Recent remarks by Austria's newly appointed Education Minister Heinz Fassmann against the headscarf have raised concerns for Muslims living in the country.
Fassmann's interview published in local Kurier newspaper on Friday quoted him saying "teachers should not wear a headscarf."
When asked about his opinion on the headscarf ban, Fassmann said: "Yes, I have a sympathy for the secular state and find that teachers should not wear a headscarf, except religious and private school teachers."
The coalition government formed by Austrian People's Party (OVP) and the far-right Freedom Party (FPO) earlier this month, has an anti-Islam and anti-immigrant stance.
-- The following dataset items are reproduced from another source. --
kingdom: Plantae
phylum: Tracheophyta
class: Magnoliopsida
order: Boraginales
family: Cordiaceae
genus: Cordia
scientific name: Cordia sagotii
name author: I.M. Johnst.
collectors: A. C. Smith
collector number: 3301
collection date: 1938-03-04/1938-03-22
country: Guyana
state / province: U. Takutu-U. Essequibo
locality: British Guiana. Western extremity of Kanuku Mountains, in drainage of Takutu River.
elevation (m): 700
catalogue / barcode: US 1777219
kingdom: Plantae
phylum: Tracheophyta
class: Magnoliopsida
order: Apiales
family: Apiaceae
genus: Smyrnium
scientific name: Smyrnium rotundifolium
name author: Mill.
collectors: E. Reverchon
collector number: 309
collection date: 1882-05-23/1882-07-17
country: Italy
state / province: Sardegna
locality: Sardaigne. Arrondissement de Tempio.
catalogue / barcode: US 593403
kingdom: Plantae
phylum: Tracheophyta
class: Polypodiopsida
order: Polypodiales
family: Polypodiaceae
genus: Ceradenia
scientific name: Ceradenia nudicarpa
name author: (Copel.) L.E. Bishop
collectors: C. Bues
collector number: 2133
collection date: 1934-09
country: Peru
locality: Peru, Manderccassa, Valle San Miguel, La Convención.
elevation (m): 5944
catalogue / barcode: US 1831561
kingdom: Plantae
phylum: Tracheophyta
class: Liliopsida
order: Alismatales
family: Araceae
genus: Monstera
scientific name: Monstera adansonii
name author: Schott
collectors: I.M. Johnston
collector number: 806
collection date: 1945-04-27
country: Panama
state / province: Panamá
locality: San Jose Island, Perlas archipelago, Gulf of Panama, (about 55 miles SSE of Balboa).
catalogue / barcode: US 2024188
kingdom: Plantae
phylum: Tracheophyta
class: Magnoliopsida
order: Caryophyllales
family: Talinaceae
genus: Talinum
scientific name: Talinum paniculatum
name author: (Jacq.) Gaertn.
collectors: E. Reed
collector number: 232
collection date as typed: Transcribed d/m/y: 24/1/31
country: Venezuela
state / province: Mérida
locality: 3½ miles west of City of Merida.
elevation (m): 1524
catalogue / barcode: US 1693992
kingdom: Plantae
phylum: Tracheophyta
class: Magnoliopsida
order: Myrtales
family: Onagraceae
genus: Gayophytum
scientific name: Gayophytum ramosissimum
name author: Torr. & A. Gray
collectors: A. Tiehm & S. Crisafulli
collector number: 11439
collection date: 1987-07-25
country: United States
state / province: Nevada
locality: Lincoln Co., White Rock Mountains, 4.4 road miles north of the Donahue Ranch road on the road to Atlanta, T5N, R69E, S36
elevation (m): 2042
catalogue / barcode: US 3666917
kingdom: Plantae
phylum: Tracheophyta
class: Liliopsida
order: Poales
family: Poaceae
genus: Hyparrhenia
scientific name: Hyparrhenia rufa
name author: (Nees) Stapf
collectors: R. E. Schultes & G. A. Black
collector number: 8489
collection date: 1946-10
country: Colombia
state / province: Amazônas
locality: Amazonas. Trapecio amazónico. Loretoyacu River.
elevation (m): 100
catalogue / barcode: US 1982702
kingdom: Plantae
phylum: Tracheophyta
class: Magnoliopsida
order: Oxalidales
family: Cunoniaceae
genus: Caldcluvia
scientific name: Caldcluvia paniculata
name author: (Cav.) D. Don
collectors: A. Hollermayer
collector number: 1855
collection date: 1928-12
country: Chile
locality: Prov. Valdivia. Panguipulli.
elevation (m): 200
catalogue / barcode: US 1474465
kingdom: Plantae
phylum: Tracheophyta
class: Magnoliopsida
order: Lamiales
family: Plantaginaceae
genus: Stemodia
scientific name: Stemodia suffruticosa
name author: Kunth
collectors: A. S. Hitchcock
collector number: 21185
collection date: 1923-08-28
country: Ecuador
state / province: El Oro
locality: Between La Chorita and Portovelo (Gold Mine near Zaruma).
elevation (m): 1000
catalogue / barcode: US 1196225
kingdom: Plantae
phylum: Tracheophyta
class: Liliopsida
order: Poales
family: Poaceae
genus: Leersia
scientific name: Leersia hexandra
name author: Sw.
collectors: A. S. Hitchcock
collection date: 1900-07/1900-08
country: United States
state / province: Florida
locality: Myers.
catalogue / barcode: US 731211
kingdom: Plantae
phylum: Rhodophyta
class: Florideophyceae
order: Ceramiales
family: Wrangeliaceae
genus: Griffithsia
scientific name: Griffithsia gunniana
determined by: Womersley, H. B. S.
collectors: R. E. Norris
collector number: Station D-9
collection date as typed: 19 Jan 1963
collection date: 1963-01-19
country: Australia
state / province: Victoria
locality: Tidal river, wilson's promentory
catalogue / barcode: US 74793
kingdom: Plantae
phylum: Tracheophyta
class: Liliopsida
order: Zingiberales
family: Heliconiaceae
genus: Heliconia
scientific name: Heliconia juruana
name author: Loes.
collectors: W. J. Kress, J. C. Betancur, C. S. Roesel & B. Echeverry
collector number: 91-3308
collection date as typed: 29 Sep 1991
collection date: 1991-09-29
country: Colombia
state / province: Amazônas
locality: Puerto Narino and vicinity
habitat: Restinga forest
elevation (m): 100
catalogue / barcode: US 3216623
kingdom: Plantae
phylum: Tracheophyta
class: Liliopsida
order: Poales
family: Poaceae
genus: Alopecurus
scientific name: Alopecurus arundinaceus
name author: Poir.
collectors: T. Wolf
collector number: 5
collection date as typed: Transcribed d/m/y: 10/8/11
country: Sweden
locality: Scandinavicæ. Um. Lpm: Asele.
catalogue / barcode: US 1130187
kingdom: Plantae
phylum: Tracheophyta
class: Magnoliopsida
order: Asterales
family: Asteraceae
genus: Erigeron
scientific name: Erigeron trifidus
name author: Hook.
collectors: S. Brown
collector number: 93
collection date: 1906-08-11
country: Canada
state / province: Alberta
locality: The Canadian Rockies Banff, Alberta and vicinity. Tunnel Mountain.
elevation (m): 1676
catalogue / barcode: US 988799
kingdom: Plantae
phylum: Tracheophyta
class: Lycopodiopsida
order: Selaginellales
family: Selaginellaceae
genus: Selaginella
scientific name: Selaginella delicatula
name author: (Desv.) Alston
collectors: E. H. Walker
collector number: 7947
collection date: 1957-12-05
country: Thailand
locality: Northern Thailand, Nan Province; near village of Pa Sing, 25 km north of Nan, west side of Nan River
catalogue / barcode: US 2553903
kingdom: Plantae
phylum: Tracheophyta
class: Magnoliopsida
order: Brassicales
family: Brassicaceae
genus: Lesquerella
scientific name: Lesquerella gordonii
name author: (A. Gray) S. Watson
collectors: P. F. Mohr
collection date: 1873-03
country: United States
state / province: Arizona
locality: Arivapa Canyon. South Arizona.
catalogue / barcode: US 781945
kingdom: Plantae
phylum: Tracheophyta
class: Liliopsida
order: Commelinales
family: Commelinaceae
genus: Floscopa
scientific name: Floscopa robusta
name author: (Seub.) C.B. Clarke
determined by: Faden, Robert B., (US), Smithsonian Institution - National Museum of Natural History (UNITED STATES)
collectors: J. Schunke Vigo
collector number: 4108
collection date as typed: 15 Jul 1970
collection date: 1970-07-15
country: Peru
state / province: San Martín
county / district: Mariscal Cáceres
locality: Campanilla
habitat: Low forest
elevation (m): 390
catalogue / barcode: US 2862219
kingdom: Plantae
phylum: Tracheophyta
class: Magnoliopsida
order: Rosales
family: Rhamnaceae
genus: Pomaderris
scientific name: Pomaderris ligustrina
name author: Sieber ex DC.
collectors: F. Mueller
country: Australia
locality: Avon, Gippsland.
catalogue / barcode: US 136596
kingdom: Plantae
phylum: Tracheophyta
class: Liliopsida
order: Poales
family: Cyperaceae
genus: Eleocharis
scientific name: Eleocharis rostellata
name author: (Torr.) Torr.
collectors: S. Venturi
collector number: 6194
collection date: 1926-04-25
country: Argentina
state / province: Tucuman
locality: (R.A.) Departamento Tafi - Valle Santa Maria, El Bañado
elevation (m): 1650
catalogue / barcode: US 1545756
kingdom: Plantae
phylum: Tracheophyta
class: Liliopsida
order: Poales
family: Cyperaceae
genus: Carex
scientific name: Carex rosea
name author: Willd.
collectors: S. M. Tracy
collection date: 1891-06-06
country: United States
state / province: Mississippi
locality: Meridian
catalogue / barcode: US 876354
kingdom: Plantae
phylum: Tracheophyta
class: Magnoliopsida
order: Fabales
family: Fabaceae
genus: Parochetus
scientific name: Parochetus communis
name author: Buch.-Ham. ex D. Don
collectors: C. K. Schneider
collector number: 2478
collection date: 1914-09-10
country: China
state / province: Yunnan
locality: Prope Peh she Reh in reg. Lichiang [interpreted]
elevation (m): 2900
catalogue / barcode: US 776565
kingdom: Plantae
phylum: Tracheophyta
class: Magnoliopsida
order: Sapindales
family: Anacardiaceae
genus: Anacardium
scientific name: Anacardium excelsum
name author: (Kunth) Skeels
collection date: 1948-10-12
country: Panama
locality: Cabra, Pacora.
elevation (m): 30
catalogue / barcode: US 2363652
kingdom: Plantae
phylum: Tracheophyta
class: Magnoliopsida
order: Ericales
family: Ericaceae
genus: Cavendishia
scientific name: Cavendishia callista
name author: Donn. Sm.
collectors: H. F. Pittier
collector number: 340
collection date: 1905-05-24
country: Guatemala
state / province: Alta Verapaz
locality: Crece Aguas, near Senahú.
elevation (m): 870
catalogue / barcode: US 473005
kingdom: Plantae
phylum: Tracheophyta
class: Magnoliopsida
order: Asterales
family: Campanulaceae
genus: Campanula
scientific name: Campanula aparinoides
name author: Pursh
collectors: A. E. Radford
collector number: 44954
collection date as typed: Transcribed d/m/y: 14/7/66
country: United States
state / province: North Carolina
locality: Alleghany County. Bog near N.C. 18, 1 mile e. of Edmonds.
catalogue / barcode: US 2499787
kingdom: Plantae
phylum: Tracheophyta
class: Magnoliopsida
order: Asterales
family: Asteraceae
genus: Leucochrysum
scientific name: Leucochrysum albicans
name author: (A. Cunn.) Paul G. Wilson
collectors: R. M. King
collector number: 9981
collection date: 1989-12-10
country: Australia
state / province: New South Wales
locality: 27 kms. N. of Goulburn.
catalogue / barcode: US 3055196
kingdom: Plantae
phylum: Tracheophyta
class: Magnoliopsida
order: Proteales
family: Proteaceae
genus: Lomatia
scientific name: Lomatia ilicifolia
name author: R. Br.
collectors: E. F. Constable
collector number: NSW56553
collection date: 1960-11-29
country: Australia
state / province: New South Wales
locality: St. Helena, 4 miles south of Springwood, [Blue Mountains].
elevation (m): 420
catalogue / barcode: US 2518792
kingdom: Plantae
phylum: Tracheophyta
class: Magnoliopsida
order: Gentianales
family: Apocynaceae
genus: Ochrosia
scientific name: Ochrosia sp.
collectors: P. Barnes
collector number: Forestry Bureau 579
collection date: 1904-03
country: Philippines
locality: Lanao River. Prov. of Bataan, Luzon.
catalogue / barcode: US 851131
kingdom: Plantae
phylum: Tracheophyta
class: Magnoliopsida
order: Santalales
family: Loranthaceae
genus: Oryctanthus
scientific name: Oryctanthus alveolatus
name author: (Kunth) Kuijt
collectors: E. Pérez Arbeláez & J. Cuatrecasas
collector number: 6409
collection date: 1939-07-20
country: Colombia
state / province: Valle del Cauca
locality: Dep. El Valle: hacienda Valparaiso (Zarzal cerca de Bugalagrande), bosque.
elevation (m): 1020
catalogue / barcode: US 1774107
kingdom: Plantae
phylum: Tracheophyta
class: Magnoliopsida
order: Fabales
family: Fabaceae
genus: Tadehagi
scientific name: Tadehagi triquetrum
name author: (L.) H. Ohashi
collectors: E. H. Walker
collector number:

Reacting to the interview, President of Islamic Religious Authority in Austria (IGGO) Ibrahim Olgun told Anadolu Agency: "Headscarf is our red line."
"For this reason, we will never allow such an attempt. We will do all we can to prevent the headscarf ban to commence, and we will take the issue to the constitutional court if necessary," he added.
Olgun said that the community will meet the minister to speak on the issue and clearly express its reservations.
"We think that behind the desire to ban the headscarf lies anti-Islamism," Olgun added.
Islamic Federation of Vienna (IFW) General Secretary Harun Erciyas said: "Claiming that teachers with headscarves are contrary to the principle of impartiality actually means insulting their [the teachers'] education and labor. We certainly do not approve of this.
"The Islamic Community, an official institution of the country, describes the headscarf as part of Islam. For this reason, if you remove the people with headscarves from the government, you also remove all the members of this religion from the public and, naturally, it will be discriminating."
Fatih Karakoca, Austria president of the Union of European Turkish Democrats (UETD), said the minister's remarks were "unfortunate."
He went on to say that while there are many problems to be resolved in Austria, the extreme right coalition is bent on creating division and tension in the society.
"Those who want to hide behind secularism and bring a ban on teachers with headscarves today will spread this to all areas, including students, causing unrest in society tomorrow," Karakoca said.